Turn everything in the listing below, from the line containing "order: Malpighiales" down to the line containing "elevation (m): 305", both included, into a Markdown table with columns headed Row and Line. Number each row and leave out blank lines.

++++ Provided records

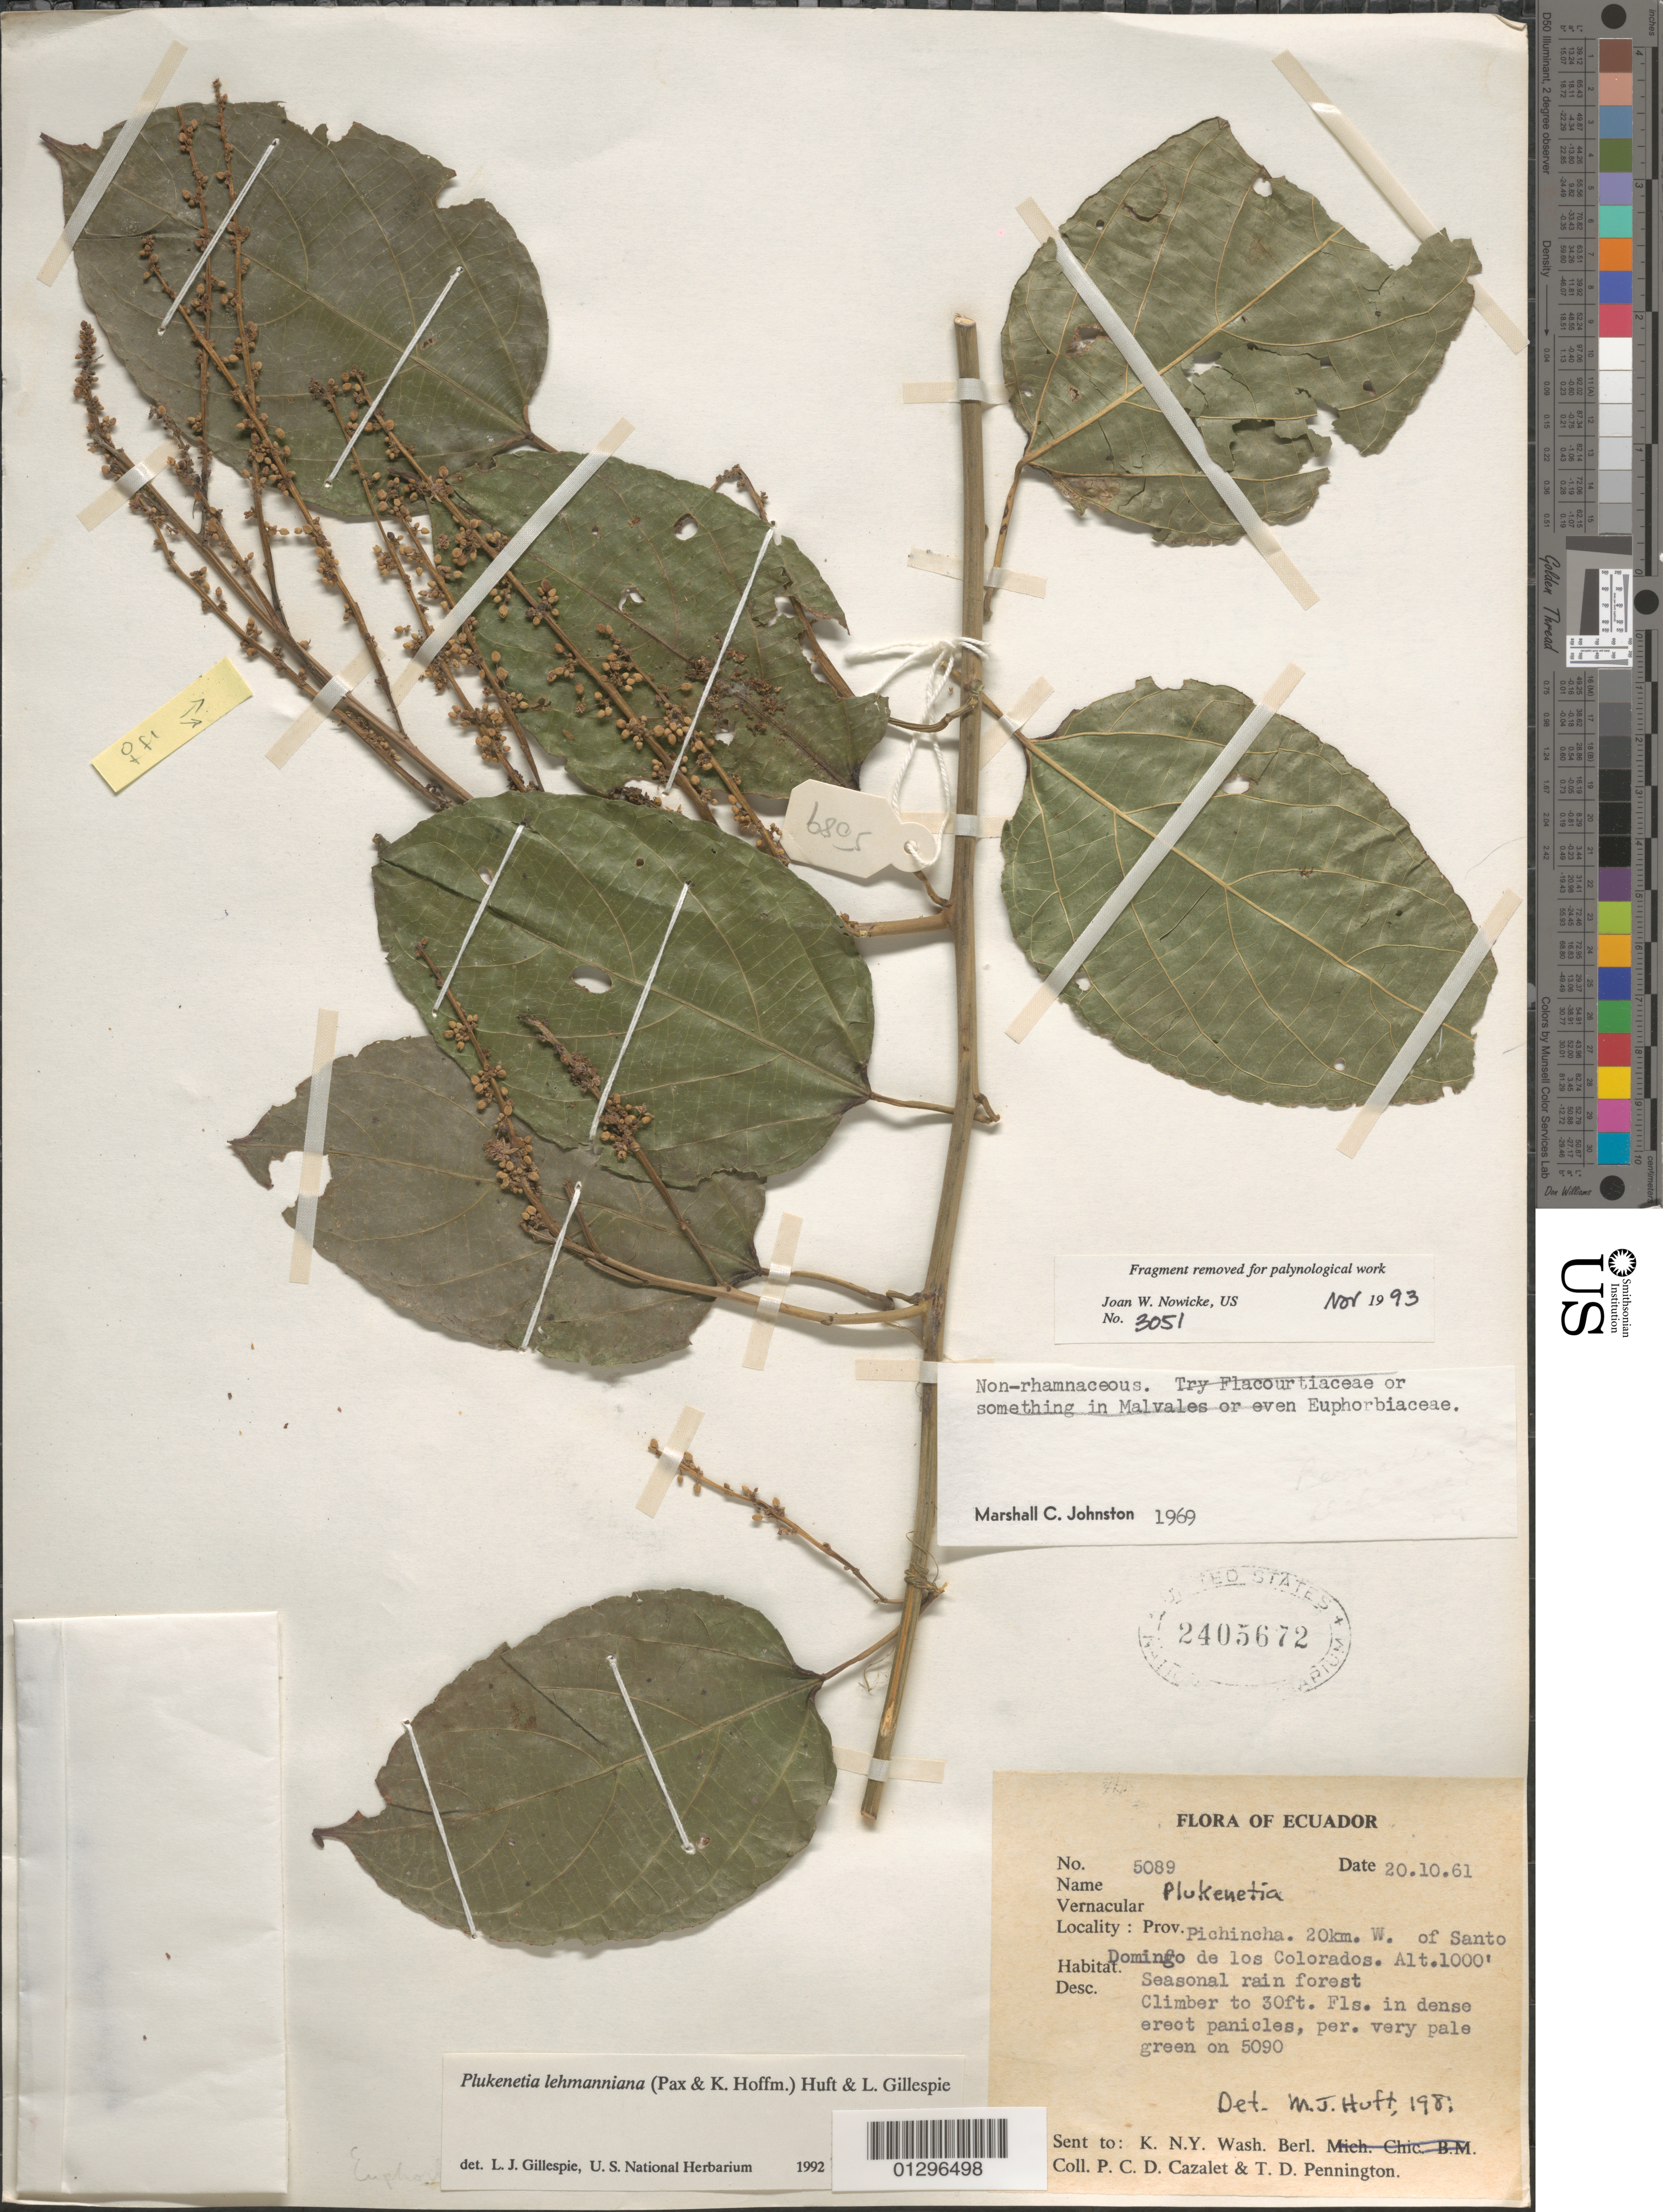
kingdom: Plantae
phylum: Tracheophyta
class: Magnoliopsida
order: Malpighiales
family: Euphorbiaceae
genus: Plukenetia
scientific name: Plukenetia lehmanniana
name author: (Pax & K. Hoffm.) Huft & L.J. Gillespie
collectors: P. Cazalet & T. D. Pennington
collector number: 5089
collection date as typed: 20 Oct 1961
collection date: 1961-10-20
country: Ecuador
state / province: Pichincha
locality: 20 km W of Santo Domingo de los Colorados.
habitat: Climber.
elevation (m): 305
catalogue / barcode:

++++++++
++++ Provided records

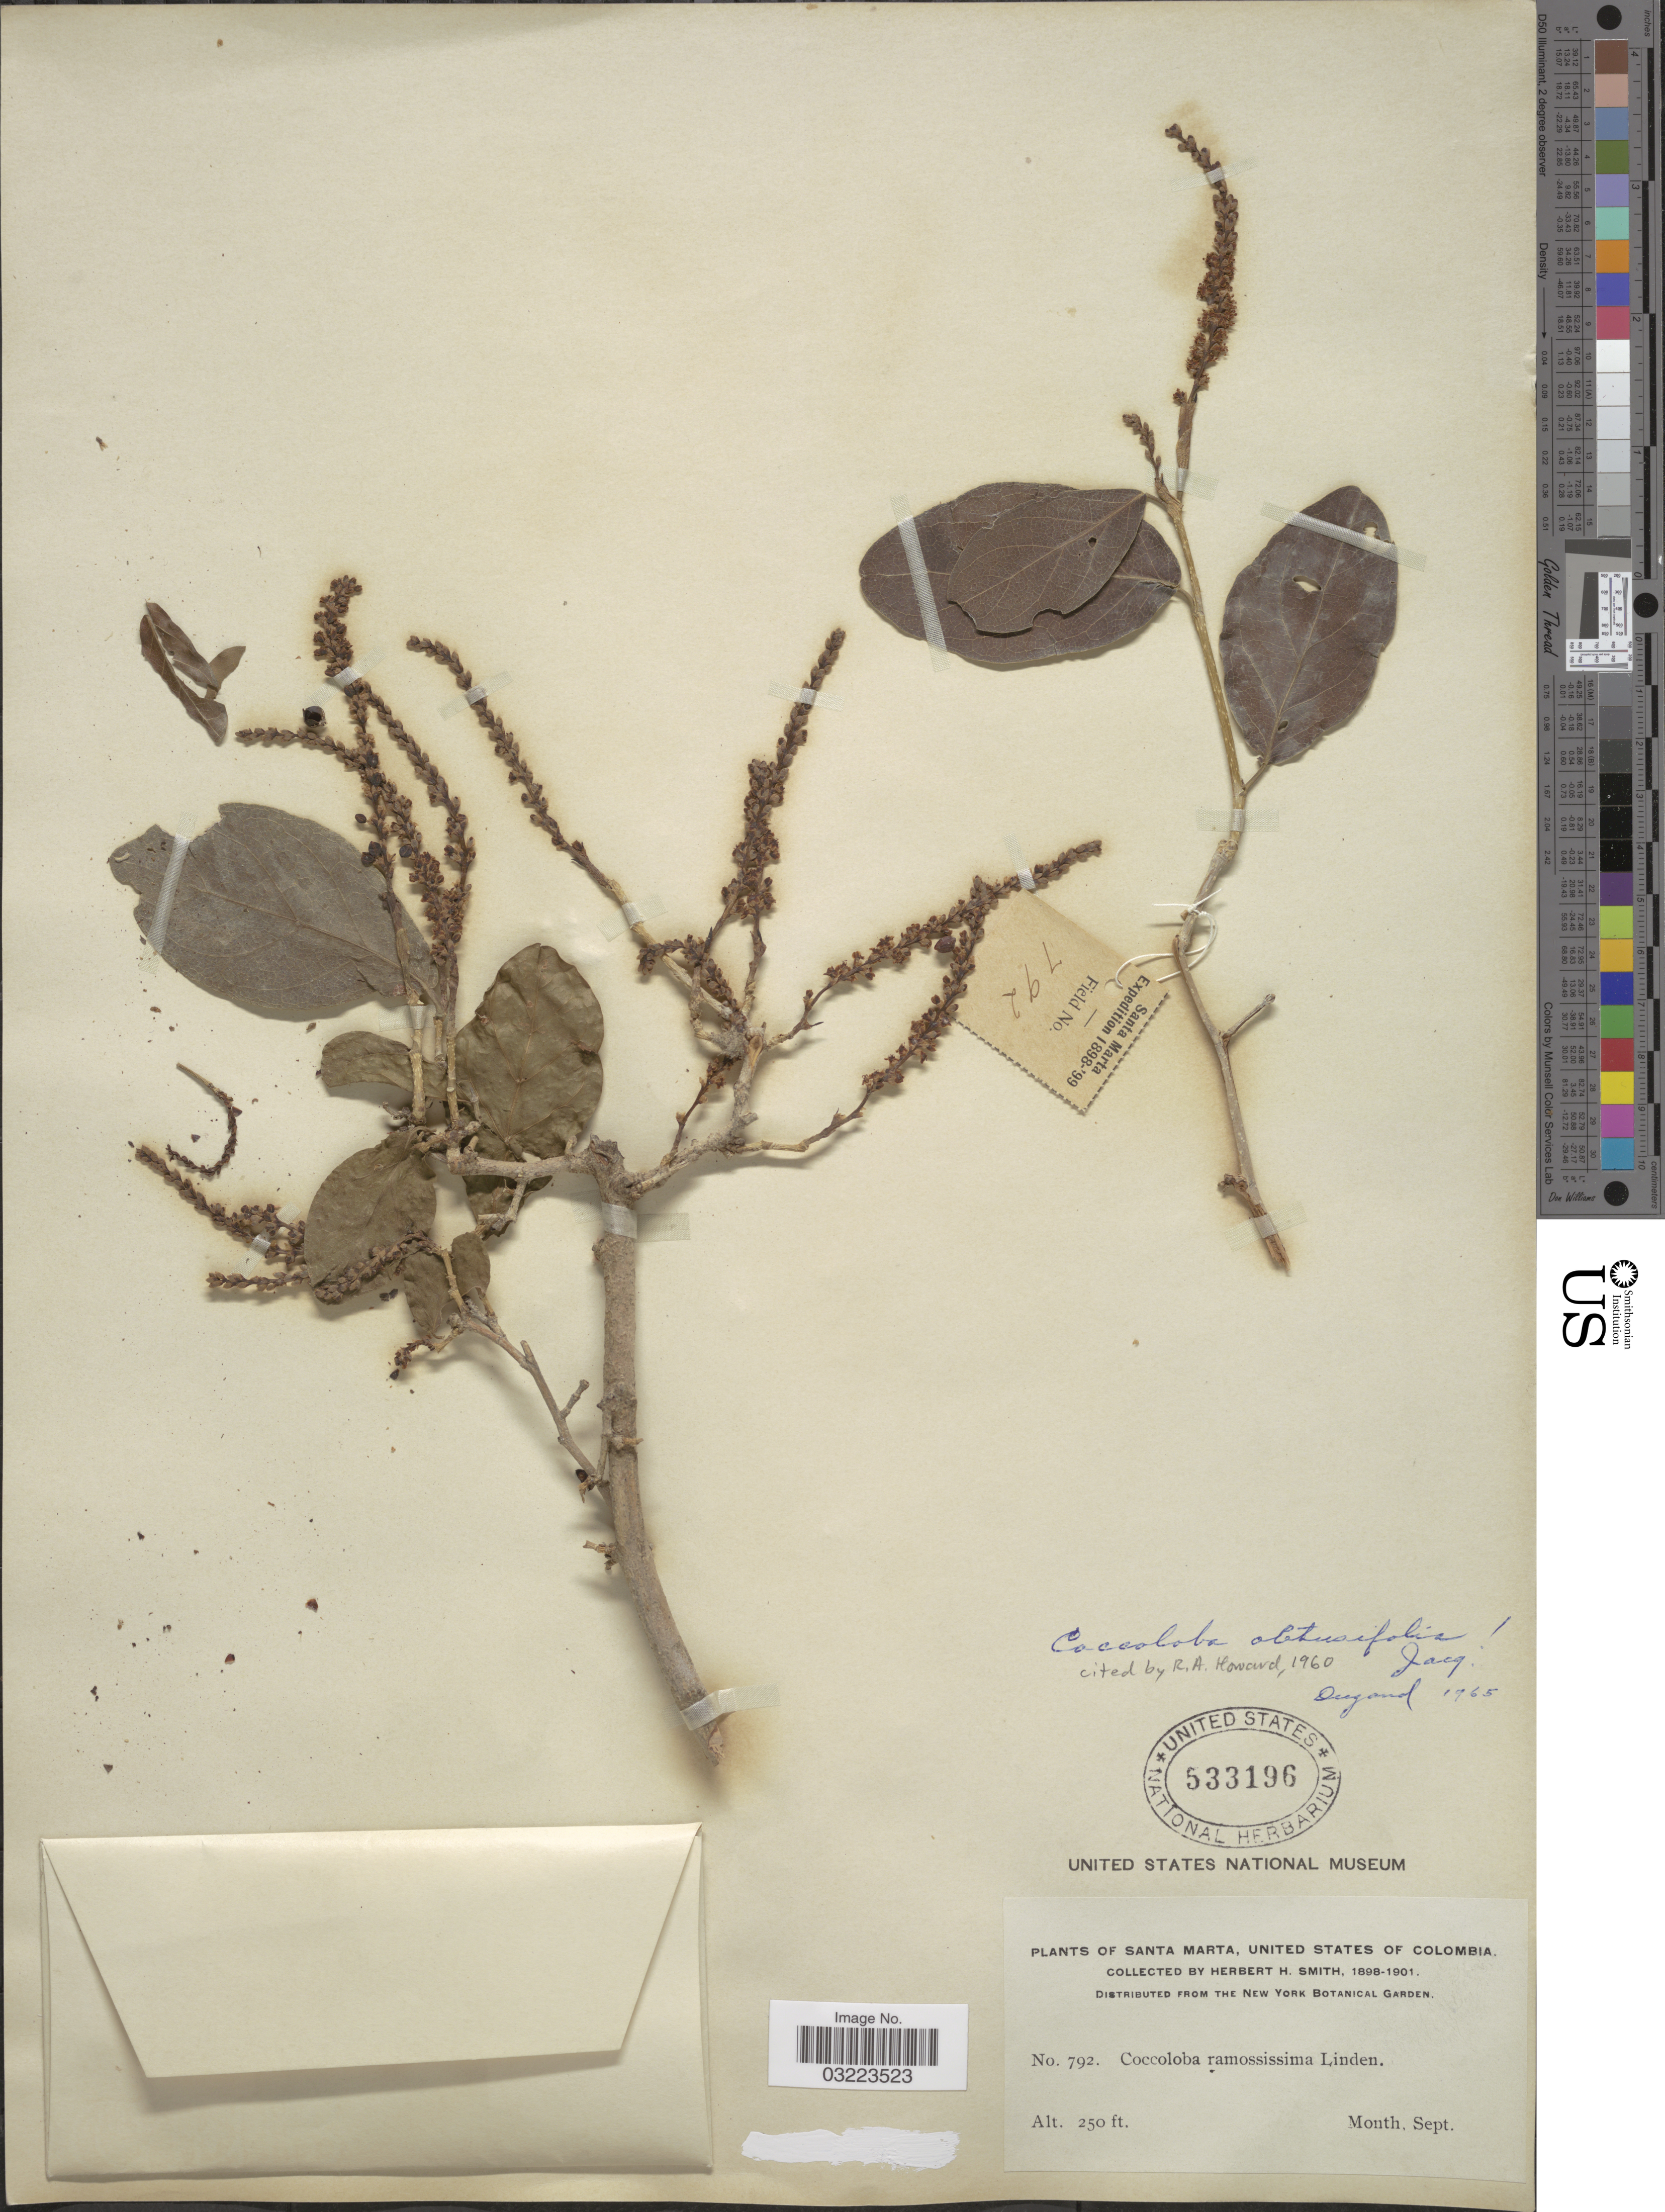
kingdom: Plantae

++++++++

* **Completed exercise**:
| Row | Line |
|---|---|
| 1 | order: Malpighiales |
| 2 | family: Euphorbiaceae |
| 3 | genus: Plukenetia |
| 4 | scientific name: Plukenetia lehmanniana |
| 5 | name author: (Pax & K. Hoffm.) Huft & L.J. Gillespie |
| 6 | collectors: P. Cazalet & T. D. Pennington |
| 7 | collector number: 5089 |
| 8 | collection date as typed: 20 Oct 1961 |
| 9 | collection date: 1961-10-20 |
| 10 | country: Ecuador |
| 11 | state / province: Pichincha |
| 12 | locality: 20 km W of Santo Domingo de los Colorados. |
| 13 | habitat: Climber. |
| 14 | elevation (m): 305 |